§ **Task details**
Write out, word for word, every line in the data below from the one containing "0.9 | 0.8 | 2.8 |" to the one containing "1.1 | 79.1<sup>*</sup> |", both of them included.

§ **Supplied entries**

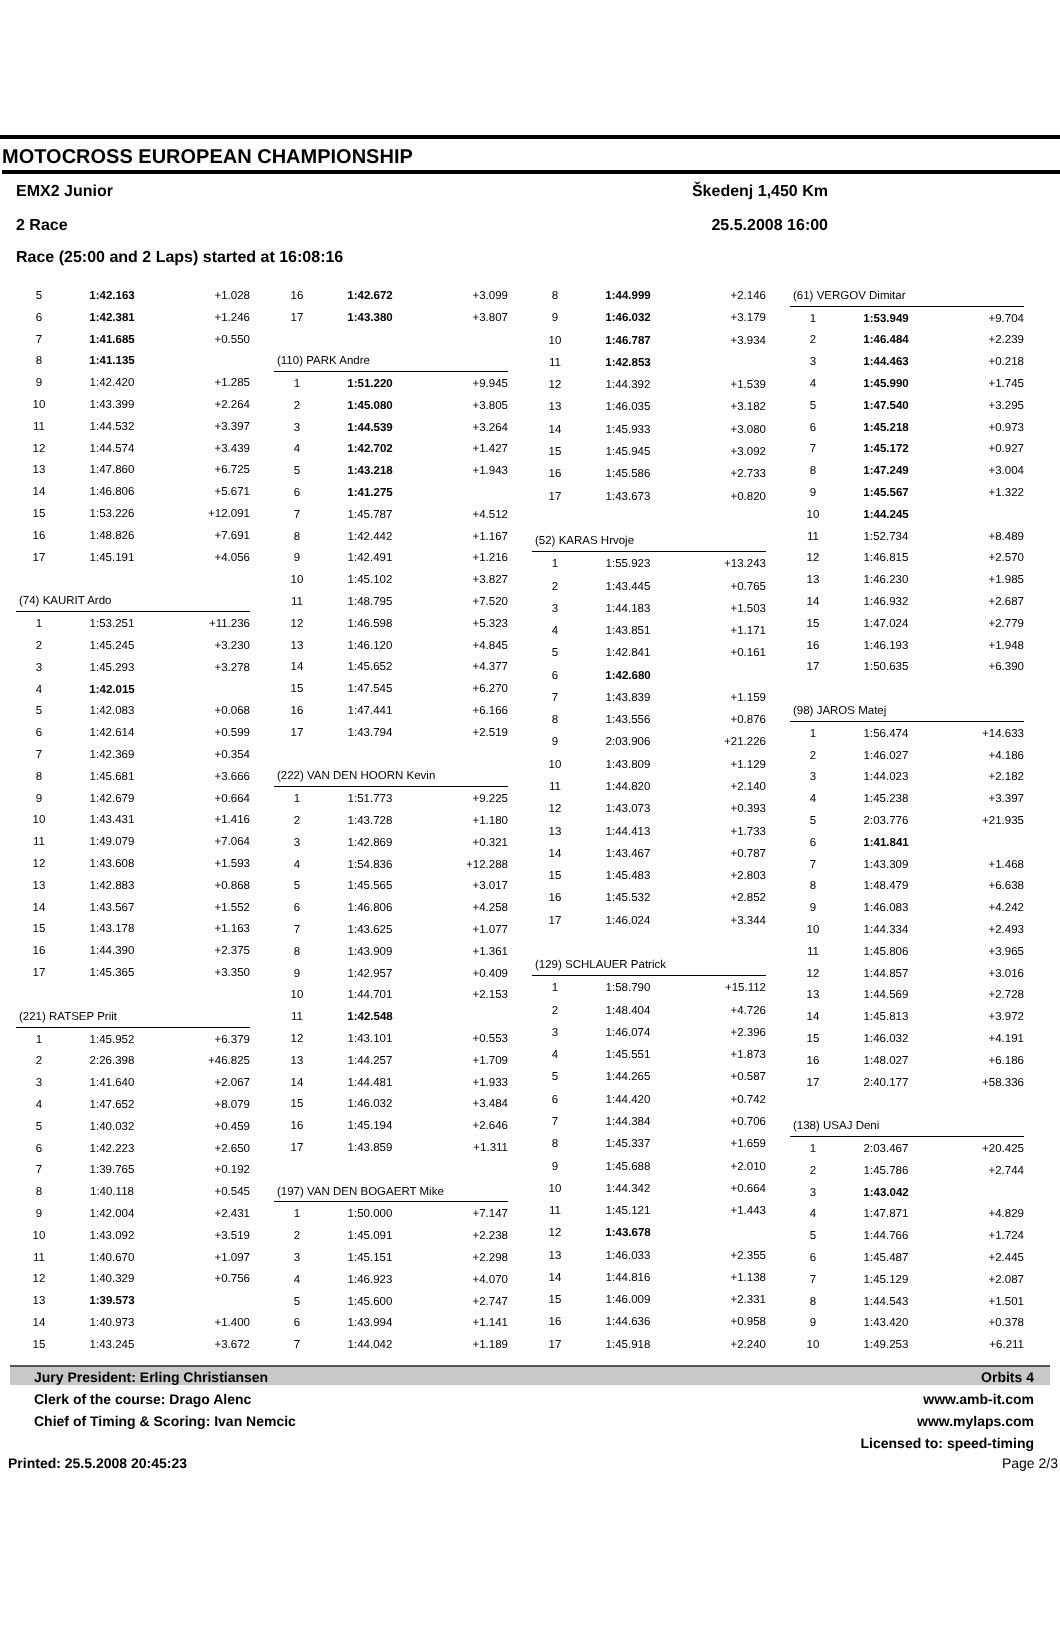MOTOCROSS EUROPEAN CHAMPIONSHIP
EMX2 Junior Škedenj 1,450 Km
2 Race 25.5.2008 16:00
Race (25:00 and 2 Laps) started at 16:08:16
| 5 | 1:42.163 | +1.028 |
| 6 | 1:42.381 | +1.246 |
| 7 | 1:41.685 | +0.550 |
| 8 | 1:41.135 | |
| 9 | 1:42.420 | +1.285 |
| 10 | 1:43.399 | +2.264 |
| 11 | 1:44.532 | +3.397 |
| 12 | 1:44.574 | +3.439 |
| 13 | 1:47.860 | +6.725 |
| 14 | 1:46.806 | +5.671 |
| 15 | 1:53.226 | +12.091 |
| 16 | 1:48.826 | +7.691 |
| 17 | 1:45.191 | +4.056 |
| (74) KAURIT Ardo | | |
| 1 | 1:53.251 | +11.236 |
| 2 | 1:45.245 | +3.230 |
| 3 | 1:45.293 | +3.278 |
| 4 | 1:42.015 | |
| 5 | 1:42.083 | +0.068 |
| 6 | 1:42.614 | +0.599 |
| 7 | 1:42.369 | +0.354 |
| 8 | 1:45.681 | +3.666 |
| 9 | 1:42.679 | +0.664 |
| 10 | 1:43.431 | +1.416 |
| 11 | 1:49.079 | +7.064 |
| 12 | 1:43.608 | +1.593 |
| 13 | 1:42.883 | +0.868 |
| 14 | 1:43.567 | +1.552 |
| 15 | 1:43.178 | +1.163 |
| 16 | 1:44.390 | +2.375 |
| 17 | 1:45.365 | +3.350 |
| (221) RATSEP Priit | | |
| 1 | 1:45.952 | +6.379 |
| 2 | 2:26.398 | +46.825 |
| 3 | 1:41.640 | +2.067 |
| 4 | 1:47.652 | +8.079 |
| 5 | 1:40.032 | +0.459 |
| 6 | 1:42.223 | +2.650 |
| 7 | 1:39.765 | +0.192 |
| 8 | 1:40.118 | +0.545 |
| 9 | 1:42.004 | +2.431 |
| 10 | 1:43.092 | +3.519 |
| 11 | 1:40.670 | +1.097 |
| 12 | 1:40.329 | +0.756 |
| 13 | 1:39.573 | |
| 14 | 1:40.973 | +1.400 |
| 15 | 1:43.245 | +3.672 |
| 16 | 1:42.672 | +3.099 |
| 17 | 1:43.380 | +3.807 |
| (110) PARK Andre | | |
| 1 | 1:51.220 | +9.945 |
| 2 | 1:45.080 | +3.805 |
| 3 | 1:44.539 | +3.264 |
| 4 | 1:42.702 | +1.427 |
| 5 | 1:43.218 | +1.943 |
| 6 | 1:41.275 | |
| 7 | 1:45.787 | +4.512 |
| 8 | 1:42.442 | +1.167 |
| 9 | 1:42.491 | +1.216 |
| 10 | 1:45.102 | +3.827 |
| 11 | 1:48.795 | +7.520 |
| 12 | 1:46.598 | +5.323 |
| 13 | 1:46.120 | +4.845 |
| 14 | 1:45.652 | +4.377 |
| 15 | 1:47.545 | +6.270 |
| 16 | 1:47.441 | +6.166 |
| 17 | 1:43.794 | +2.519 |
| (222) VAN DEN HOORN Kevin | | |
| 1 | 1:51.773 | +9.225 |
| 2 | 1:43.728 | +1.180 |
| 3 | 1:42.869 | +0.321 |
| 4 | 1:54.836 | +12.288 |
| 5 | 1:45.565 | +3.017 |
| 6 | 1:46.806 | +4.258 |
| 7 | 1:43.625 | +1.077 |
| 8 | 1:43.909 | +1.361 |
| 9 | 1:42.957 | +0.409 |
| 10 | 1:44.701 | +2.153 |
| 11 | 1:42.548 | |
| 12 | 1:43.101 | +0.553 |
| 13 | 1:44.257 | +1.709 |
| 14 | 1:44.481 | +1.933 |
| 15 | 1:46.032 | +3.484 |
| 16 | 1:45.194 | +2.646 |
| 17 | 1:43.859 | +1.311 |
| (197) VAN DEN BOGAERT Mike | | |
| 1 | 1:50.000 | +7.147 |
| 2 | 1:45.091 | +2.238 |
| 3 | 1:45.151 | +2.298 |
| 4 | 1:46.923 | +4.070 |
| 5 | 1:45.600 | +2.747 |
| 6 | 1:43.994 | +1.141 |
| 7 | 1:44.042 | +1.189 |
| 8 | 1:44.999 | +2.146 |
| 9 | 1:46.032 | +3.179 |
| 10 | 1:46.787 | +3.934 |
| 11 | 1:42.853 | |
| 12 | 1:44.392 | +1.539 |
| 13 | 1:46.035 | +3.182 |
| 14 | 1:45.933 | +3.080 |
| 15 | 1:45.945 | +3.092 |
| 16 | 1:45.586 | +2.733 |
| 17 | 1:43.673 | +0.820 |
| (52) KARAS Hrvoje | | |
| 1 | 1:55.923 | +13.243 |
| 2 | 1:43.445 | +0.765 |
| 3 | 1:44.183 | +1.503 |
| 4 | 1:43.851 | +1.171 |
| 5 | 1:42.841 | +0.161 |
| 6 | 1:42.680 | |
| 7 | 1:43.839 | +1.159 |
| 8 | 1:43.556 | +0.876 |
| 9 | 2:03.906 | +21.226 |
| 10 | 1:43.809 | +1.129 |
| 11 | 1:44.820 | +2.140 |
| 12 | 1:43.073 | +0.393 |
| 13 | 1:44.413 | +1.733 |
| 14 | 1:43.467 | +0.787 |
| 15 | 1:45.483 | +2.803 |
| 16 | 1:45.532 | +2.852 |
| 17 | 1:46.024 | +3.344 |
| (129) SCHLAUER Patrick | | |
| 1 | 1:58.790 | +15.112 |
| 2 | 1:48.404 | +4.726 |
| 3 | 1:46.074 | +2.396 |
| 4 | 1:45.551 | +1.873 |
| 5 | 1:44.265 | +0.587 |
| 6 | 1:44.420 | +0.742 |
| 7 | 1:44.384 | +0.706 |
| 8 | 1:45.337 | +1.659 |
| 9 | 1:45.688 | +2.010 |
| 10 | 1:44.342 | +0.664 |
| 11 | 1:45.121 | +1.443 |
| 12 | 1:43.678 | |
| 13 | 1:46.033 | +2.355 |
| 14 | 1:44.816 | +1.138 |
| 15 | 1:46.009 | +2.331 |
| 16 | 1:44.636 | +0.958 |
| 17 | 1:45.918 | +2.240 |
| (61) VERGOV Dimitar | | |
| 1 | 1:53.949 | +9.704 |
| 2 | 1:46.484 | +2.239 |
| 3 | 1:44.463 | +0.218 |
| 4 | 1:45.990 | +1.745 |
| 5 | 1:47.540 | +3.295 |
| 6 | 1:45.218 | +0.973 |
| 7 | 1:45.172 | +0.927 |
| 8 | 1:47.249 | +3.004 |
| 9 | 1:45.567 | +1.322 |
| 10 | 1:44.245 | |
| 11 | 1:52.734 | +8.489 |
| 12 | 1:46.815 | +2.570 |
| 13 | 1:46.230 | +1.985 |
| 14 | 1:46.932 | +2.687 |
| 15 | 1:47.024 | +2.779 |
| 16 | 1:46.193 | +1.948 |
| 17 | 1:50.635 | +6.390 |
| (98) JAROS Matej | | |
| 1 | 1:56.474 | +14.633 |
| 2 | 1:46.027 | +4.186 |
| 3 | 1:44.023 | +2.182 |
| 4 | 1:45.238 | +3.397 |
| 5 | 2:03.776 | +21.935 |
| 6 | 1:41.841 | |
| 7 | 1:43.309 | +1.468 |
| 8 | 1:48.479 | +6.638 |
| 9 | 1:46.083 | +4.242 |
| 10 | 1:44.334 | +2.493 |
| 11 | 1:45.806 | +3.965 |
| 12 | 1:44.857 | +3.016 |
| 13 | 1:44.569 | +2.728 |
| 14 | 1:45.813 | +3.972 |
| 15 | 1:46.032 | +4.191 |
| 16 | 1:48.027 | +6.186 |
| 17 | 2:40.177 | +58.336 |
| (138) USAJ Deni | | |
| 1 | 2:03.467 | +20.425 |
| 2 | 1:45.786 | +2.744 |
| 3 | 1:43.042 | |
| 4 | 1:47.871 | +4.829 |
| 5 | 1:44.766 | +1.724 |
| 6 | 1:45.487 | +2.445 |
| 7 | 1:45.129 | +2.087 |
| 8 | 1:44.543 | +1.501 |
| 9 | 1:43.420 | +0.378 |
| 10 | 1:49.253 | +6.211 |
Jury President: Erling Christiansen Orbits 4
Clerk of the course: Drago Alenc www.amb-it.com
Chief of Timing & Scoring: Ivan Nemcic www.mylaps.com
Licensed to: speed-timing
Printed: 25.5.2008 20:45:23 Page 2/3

...

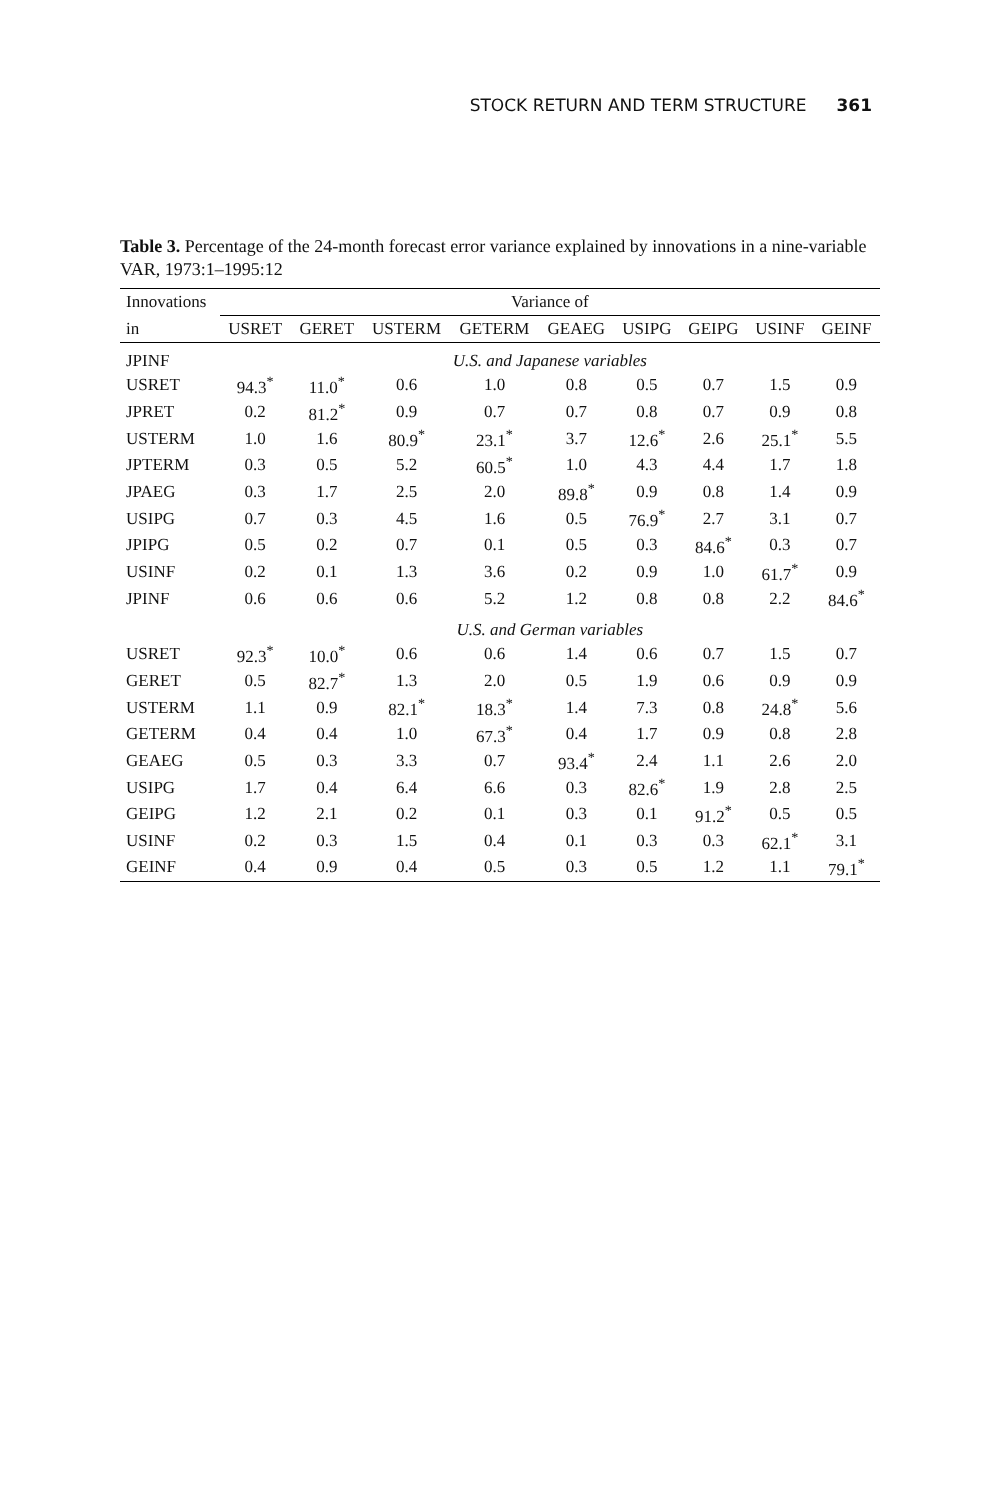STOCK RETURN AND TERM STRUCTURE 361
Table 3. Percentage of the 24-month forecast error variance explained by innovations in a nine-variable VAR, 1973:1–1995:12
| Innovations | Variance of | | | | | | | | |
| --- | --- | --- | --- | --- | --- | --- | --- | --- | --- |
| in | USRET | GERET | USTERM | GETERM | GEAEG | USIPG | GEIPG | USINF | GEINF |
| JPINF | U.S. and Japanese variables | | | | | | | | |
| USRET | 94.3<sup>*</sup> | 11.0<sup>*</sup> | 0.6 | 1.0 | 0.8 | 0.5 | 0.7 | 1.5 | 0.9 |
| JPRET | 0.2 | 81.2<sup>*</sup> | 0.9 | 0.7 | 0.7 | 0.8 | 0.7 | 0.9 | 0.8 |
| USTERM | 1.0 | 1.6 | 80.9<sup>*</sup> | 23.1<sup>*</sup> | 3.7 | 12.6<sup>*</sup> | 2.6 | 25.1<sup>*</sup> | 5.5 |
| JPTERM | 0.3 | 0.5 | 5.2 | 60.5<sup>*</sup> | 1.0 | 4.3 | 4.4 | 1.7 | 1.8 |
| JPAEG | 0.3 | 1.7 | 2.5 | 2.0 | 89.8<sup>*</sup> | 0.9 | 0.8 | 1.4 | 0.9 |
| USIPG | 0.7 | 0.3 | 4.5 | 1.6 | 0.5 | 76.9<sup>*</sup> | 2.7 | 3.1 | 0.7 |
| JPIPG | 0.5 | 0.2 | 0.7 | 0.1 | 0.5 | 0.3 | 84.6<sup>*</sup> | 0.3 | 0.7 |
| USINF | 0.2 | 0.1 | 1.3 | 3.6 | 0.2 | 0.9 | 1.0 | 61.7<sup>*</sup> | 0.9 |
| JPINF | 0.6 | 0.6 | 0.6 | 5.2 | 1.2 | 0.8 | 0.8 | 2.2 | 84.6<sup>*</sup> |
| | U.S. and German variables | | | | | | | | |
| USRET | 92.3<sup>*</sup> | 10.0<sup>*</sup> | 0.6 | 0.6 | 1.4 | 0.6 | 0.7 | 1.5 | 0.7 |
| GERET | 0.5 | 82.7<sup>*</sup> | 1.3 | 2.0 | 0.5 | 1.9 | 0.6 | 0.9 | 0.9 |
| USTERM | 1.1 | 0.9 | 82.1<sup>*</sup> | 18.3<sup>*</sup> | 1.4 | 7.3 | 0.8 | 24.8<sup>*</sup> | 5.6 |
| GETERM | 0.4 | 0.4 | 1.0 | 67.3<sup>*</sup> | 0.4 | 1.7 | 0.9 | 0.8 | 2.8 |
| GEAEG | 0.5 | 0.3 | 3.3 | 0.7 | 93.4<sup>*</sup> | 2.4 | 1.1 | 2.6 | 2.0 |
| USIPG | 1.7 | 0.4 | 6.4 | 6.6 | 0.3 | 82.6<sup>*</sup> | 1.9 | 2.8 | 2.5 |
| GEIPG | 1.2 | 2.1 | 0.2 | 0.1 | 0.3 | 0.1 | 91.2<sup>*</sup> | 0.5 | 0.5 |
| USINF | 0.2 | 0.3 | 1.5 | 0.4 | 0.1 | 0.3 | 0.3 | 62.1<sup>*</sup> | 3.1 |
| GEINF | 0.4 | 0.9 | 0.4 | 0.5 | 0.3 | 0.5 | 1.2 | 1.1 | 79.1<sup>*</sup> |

* * *

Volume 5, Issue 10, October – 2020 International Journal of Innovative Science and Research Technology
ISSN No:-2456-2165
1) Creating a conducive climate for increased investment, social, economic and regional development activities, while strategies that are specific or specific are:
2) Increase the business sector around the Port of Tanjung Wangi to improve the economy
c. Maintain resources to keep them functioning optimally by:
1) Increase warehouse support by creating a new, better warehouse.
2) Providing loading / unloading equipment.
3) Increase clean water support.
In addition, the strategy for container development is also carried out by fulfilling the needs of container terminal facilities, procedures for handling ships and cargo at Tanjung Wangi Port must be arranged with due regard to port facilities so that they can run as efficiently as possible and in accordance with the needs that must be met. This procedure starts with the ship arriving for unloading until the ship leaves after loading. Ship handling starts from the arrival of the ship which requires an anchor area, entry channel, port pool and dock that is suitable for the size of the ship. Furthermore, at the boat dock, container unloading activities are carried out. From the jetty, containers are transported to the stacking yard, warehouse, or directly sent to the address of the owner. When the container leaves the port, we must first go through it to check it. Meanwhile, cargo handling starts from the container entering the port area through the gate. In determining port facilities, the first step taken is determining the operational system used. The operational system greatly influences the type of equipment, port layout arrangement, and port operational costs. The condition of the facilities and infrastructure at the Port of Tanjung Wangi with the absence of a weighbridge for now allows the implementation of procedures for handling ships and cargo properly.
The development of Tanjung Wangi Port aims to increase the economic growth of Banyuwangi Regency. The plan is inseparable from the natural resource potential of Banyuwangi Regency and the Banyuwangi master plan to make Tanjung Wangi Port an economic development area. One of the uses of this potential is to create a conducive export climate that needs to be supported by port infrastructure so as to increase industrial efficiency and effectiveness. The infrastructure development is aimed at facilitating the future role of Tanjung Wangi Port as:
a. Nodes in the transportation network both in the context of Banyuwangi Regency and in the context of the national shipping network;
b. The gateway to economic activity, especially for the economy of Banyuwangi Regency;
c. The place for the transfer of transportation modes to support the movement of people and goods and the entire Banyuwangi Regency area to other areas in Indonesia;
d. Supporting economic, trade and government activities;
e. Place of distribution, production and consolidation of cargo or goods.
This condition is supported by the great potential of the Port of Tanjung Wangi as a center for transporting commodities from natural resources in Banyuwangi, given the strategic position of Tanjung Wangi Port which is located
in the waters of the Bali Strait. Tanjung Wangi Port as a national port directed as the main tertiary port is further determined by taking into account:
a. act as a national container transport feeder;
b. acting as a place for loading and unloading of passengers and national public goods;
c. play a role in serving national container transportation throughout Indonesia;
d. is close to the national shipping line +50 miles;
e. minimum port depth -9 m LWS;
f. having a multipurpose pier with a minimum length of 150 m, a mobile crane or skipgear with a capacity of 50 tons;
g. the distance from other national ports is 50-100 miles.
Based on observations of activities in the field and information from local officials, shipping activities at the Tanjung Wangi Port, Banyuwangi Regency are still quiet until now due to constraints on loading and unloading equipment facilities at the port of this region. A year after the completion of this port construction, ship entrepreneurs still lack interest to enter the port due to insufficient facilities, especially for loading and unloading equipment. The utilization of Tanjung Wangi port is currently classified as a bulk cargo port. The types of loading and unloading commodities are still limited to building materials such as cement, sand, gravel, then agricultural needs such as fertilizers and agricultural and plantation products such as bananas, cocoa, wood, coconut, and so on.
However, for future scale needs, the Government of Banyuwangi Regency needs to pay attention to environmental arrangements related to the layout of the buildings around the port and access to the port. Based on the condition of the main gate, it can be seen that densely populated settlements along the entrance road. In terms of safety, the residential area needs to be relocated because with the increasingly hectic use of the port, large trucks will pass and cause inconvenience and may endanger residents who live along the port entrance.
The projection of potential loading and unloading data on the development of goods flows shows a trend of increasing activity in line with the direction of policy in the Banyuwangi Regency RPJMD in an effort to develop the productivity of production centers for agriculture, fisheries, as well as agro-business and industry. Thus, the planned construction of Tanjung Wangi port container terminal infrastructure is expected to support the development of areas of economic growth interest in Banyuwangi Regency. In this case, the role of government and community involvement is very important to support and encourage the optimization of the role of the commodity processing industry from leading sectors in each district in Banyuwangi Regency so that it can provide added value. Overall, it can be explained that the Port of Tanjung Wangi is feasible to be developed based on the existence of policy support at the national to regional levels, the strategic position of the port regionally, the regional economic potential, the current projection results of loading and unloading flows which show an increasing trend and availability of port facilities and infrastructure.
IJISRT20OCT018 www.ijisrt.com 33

§ **Your solution**
| GETERM | 0.4 | 0.4 | 1.0 | 67.3<sup>*</sup> | 0.4 | 1.7 | 0.9 | 0.8 | 2.8 |
| GEAEG | 0.5 | 0.3 | 3.3 | 0.7 | 93.4<sup>*</sup> | 2.4 | 1.1 | 2.6 | 2.0 |
| USIPG | 1.7 | 0.4 | 6.4 | 6.6 | 0.3 | 82.6<sup>*</sup> | 1.9 | 2.8 | 2.5 |
| GEIPG | 1.2 | 2.1 | 0.2 | 0.1 | 0.3 | 0.1 | 91.2<sup>*</sup> | 0.5 | 0.5 |
| USINF | 0.2 | 0.3 | 1.5 | 0.4 | 0.1 | 0.3 | 0.3 | 62.1<sup>*</sup> | 3.1 |
| GEINF | 0.4 | 0.9 | 0.4 | 0.5 | 0.3 | 0.5 | 1.2 | 1.1 | 79.1<sup>*</sup> |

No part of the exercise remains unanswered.